Question: Are you working on any other exciting projects right now?

I’m so glad you asked! Throughout the month of November I’m collaborating with the four other authors of Alzheimer’s books mentioned above in #AlzAuthors – Ending the Isolation of Alzheimer’s. Our mission is to promote National Memory Screening Week (Nov. 1-7), National Alzheimer’s Disease Awareness Month, and National Caregivers Appreciation Month. We are sharing stories and information on all of these topics on our Facebook page and on Twitter, follow #AlzAuthors. We are also running a giveaway of a collection of all five books to one lucky winner. This would make a great Christmas gift or a perfect addition to a library (public, school, skilled nursing facility, home care agency, etc.)  Please take a moment to enter. It’s easy.

Thanks again for joining us Marianne, and please come back and visit us when your next book is released.

Readers, you may purchase the book at:
Or have your local library order it in for you!    

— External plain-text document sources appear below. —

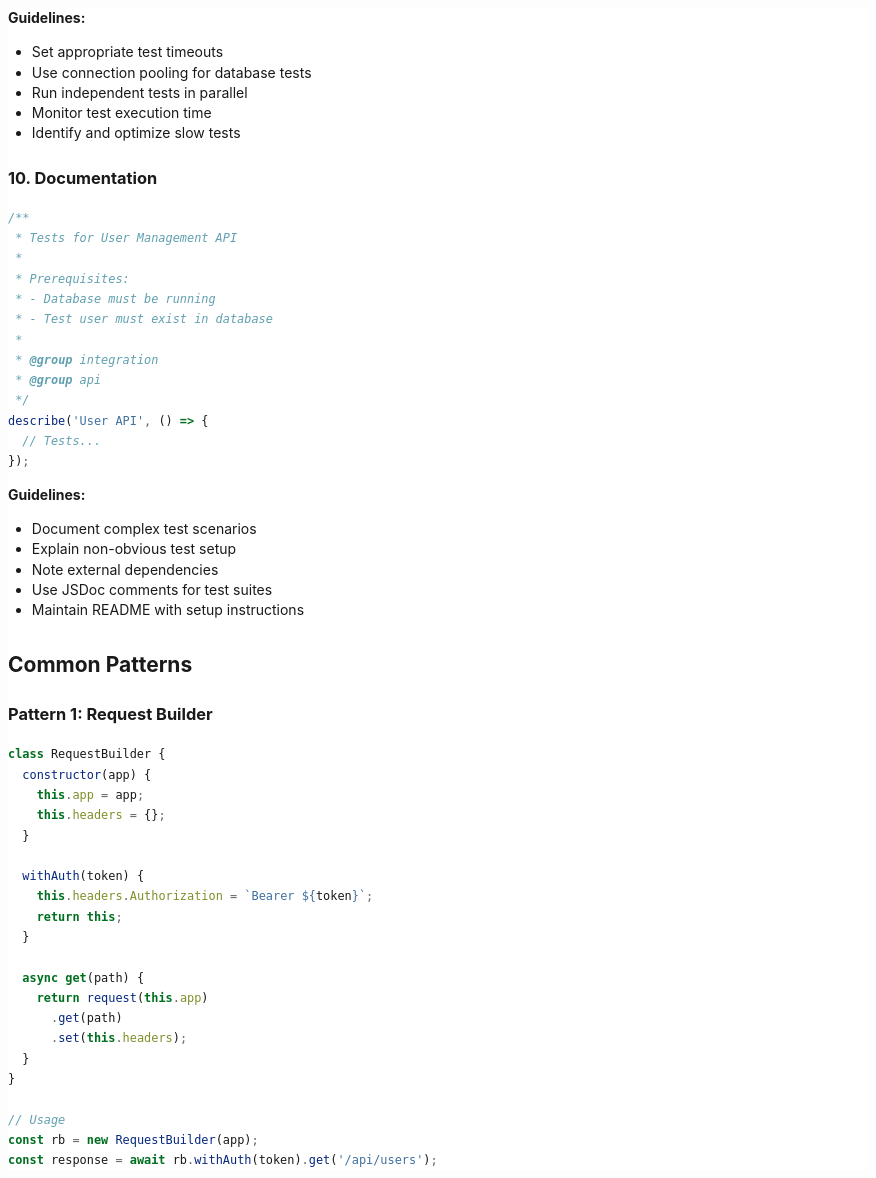 **Guidelines:**
- Set appropriate test timeouts
- Use connection pooling for database tests
- Run independent tests in parallel
- Monitor test execution time
- Identify and optimize slow tests

### 10. Documentation

```javascript
/**
 * Tests for User Management API
 *
 * Prerequisites:
 * - Database must be running
 * - Test user must exist in database
 *
 * @group integration
 * @group api
 */
describe('User API', () => {
  // Tests...
});
```

**Guidelines:**
- Document complex test scenarios
- Explain non-obvious test setup
- Note external dependencies
- Use JSDoc comments for test suites
- Maintain README with setup instructions

## Common Patterns

### Pattern 1: Request Builder

```javascript
class RequestBuilder {
  constructor(app) {
    this.app = app;
    this.headers = {};
  }

  withAuth(token) {
    this.headers.Authorization = `Bearer ${token}`;
    return this;
  }

  async get(path) {
    return request(this.app)
      .get(path)
      .set(this.headers);
  }
}

// Usage
const rb = new RequestBuilder(app);
const response = await rb.withAuth(token).get('/api/users');
```
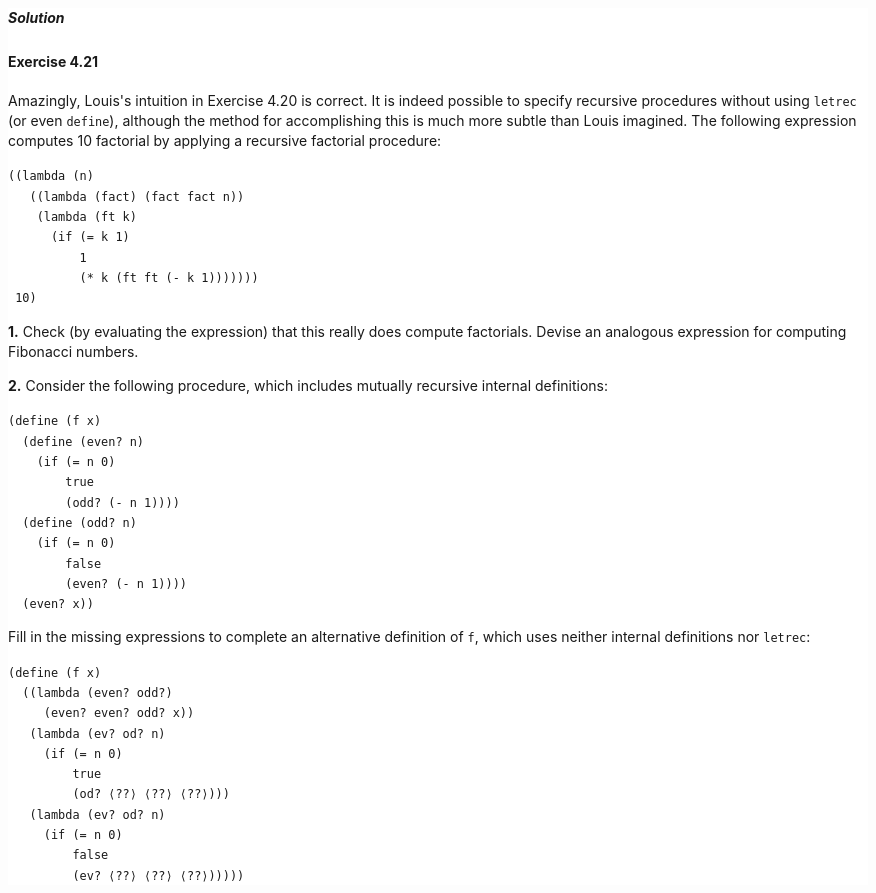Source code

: 

##### Solution

#### Exercise 4.21

Amazingly, Louis's intuition in
Exercise 4.20 is correct.  It is indeed possible to specify recursive
procedures without using `letrec` (or even `define`), although the
method for accomplishing this is much more subtle than Louis imagined.  The
following expression computes 10 factorial by applying a recursive factorial
procedure:

```rkt
((lambda (n)
   ((lambda (fact) (fact fact n))
    (lambda (ft k)
      (if (= k 1)
          1
          (* k (ft ft (- k 1)))))))
 10)
```

**1.** Check (by evaluating the expression) that this really does compute factorials.
Devise an analogous expression for computing Fibonacci numbers.

**2.** Consider the following procedure, which includes mutually recursive internal
definitions:

```rkt
(define (f x)
  (define (even? n)
    (if (= n 0)
        true
        (odd? (- n 1))))
  (define (odd? n)
    (if (= n 0)
        false
        (even? (- n 1))))
  (even? x))
```

Fill in the missing expressions to complete an alternative definition of
`f`, which uses neither internal definitions nor `letrec`:

```rkt
(define (f x)
  ((lambda (even? odd?)
     (even? even? odd? x))
   (lambda (ev? od? n)
     (if (= n 0) 
         true 
         (od? ⟨??⟩ ⟨??⟩ ⟨??⟩)))
   (lambda (ev? od? n)
     (if (= n 0) 
         false 
         (ev? ⟨??⟩ ⟨??⟩ ⟨??⟩)))))
```
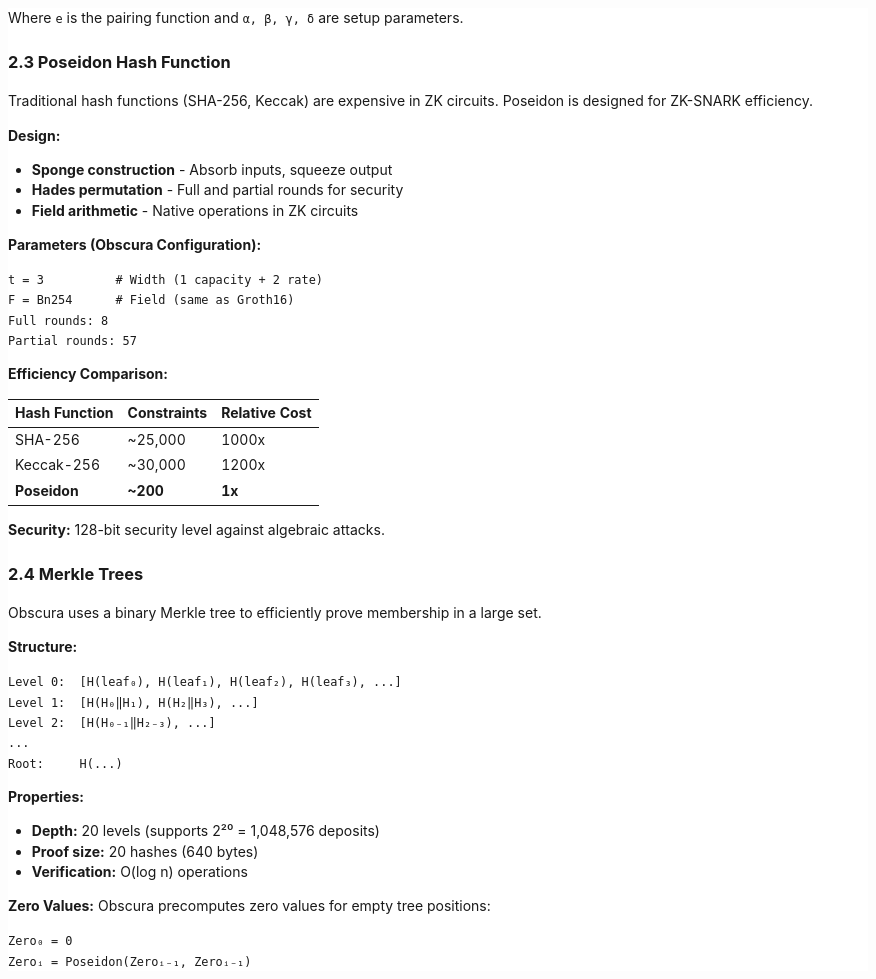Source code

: Where `e` is the pairing function and `α, β, γ, δ` are setup parameters.

### 2.3 Poseidon Hash Function

Traditional hash functions (SHA-256, Keccak) are expensive in ZK circuits. Poseidon is designed for ZK-SNARK efficiency.

**Design:**
- **Sponge construction** - Absorb inputs, squeeze output
- **Hades permutation** - Full and partial rounds for security
- **Field arithmetic** - Native operations in ZK circuits

**Parameters (Obscura Configuration):**
```
t = 3          # Width (1 capacity + 2 rate)
F = Bn254      # Field (same as Groth16)
Full rounds: 8
Partial rounds: 57
```

**Efficiency Comparison:**

| Hash Function | Constraints | Relative Cost |
|---------------|-------------|---------------|
| SHA-256 | ~25,000 | 1000x |
| Keccak-256 | ~30,000 | 1200x |
| **Poseidon** | **~200** | **1x** |

**Security:** 128-bit security level against algebraic attacks.

### 2.4 Merkle Trees

Obscura uses a binary Merkle tree to efficiently prove membership in a large set.

**Structure:**
```
Level 0:  [H(leaf₀), H(leaf₁), H(leaf₂), H(leaf₃), ...]
Level 1:  [H(H₀‖H₁), H(H₂‖H₃), ...]
Level 2:  [H(H₀₋₁‖H₂₋₃), ...]
...
Root:     H(...)
```

**Properties:**
- **Depth:** 20 levels (supports 2²⁰ = 1,048,576 deposits)
- **Proof size:** 20 hashes (640 bytes)
- **Verification:** O(log n) operations

**Zero Values:**
Obscura precomputes zero values for empty tree positions:
```
Zero₀ = 0
Zeroᵢ = Poseidon(Zeroᵢ₋₁, Zeroᵢ₋₁)
```
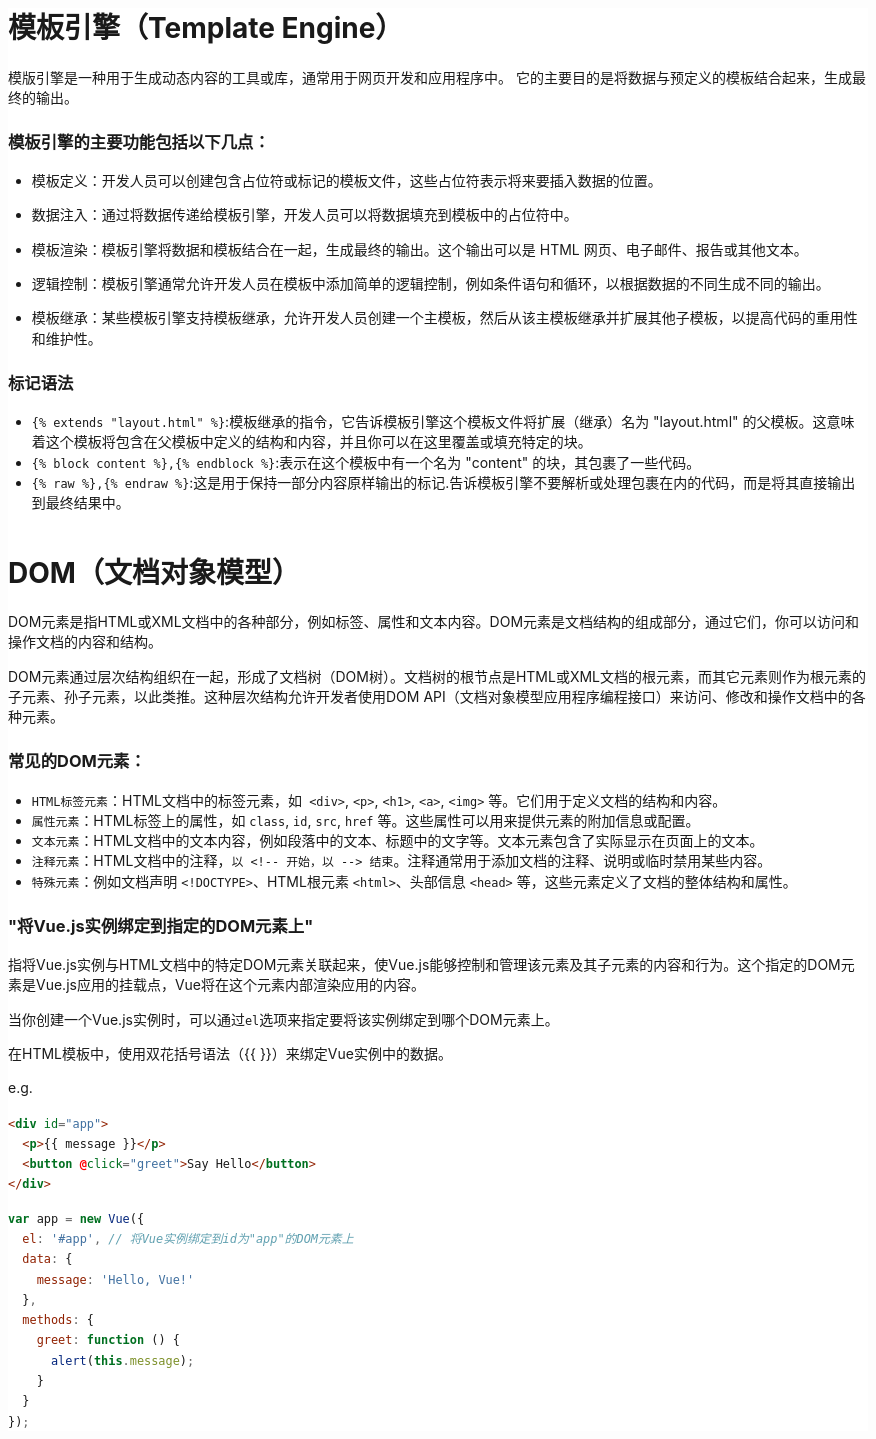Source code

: # 模板引擎（Template Engine）
模版引擎是一种用于生成动态内容的工具或库，通常用于网页开发和应用程序中。
它的主要目的是将数据与预定义的模板结合起来，生成最终的输出。

### 模板引擎的主要功能包括以下几点：
- 模板定义：开发人员可以创建包含占位符或标记的模板文件，这些占位符表示将来要插入数据的位置。

- 数据注入：通过将数据传递给模板引擎，开发人员可以将数据填充到模板中的占位符中。

- 模板渲染：模板引擎将数据和模板结合在一起，生成最终的输出。这个输出可以是 HTML 网页、电子邮件、报告或其他文本。

- 逻辑控制：模板引擎通常允许开发人员在模板中添加简单的逻辑控制，例如条件语句和循环，以根据数据的不同生成不同的输出。

- 模板继承：某些模板引擎支持模板继承，允许开发人员创建一个主模板，然后从该主模板继承并扩展其他子模板，以提高代码的重用性和维护性。

### 标记语法
-  `{% extends "layout.html" %}`:模板继承的指令，它告诉模板引擎这个模板文件将扩展（继承）名为 "layout.html" 的父模板。这意味着这个模板将包含在父模板中定义的结构和内容，并且你可以在这里覆盖或填充特定的块。
- `{% block content %},{% endblock %}`:表示在这个模板中有一个名为 "content" 的块，其包裹了一些代码。
- `{% raw %},{% endraw %}`:这是用于保持一部分内容原样输出的标记.告诉模板引擎不要解析或处理包裹在内的代码，而是将其直接输出到最终结果中。

# DOM（文档对象模型）
DOM元素是指HTML或XML文档中的各种部分，例如标签、属性和文本内容。DOM元素是文档结构的组成部分，通过它们，你可以访问和操作文档的内容和结构。

DOM元素通过层次结构组织在一起，形成了文档树（DOM树）。文档树的根节点是HTML或XML文档的根元素，而其它元素则作为根元素的子元素、孙子元素，以此类推。这种层次结构允许开发者使用DOM API（文档对象模型应用程序编程接口）来访问、修改和操作文档中的各种元素。

### 常见的DOM元素：
- `HTML标签元素`：HTML文档中的标签元素，如` <div>`, `<p>`, `<h1>`, `<a>`, `<img>` 等。它们用于定义文档的结构和内容。
- `属性元素`：HTML标签上的属性，如 `class`, `id`, `src`, `href` 等。这些属性可以用来提供元素的附加信息或配置。
- `文本元素`：HTML文档中的文本内容，例如段落中的文本、标题中的文字等。文本元素包含了实际显示在页面上的文本。
- `注释元素`：HTML文档中的注释，`以 <!-- 开始，以 --> 结束`。注释通常用于添加文档的注释、说明或临时禁用某些内容。
- `特殊元素`：例如文档声明 `<!DOCTYPE>`、HTML根元素 `<html>`、头部信息 `<head>` 等，这些元素定义了文档的整体结构和属性。
### "将Vue.js实例绑定到指定的DOM元素上" 
指将Vue.js实例与HTML文档中的特定DOM元素关联起来，使Vue.js能够控制和管理该元素及其子元素的内容和行为。这个指定的DOM元素是Vue.js应用的挂载点，Vue将在这个元素内部渲染应用的内容。

当你创建一个Vue.js实例时，可以通过`el`选项来指定要将该实例绑定到哪个DOM元素上。

在HTML模板中，使用双花括号语法（{{ }}）来绑定Vue实例中的数据。

e.g.

```html
<div id="app">
  <p>{{ message }}</p>
  <button @click="greet">Say Hello</button>
</div>
```
```js
var app = new Vue({
  el: '#app', // 将Vue实例绑定到id为"app"的DOM元素上
  data: {
    message: 'Hello, Vue!'
  },
  methods: {
    greet: function () {
      alert(this.message);
    }
  }
});
```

Marianne Sciucco is giving away a copy of Blue-Hydrangeas, an Alzheimer's love story. The giveaway is only available to U.S. addresses.
To be entered in the book giveaway, leave a comment along with your email address. You may enter the book giveaway twice--once on each spotlight post. (It's not too late to go back and leave a comment on the past few posts)

8 comments:

cjajsmommy said...

This topic hits close to home for me. I'd love to read your book as well as the others you mentioned. (I like Assateague Island also.)

Marianne Barkman said...

It was the author's name that caught my eye first, but the blurb on the back drew me in. I'd be HONORED to win. Thank you for the opportunity.

Linda Kish said...

Thanks so much for the list of the authors and their books. I'm going to save it so I can read them later. This is a story I would love to read. As a retired RN, this story brings a warmth and love to my heart. I could picture this couple and this family. I would really love the chance to read the book.

lkish77123 at gmail dot com

Connie said...

You and your fellow authors are performing a valuable service by focusing your stories on the disease that is so painful to watch as it progresses.
Blessings,
Connie
cps1950 (at)gmail (dot)com

Patricia Bradley said...

My father had Alzheimer's and it's a terrible disease. Your book sounds wonderful.

Kim Amundsen said...

Love the interview. I had a uncle with the disease he has since passed on. kamundsen44ATyahooDOTcom.

Library Lady said...

For 3 years I watched my Mom as she went from a loving Mother to someone I did not recognize. Thanks also for giving the authors and names of the books they wrote about Alzheimer's.
Janet E.
von1janet(at)gmail(dot)com

Marianne Sciucco said...

Thanks for all of the great comments. This book hits a sad spot for so many people. I'm sorry for those having to watch a loved one go through this disease. It's so challenging and difficult. I look forward to sending a book out the winner!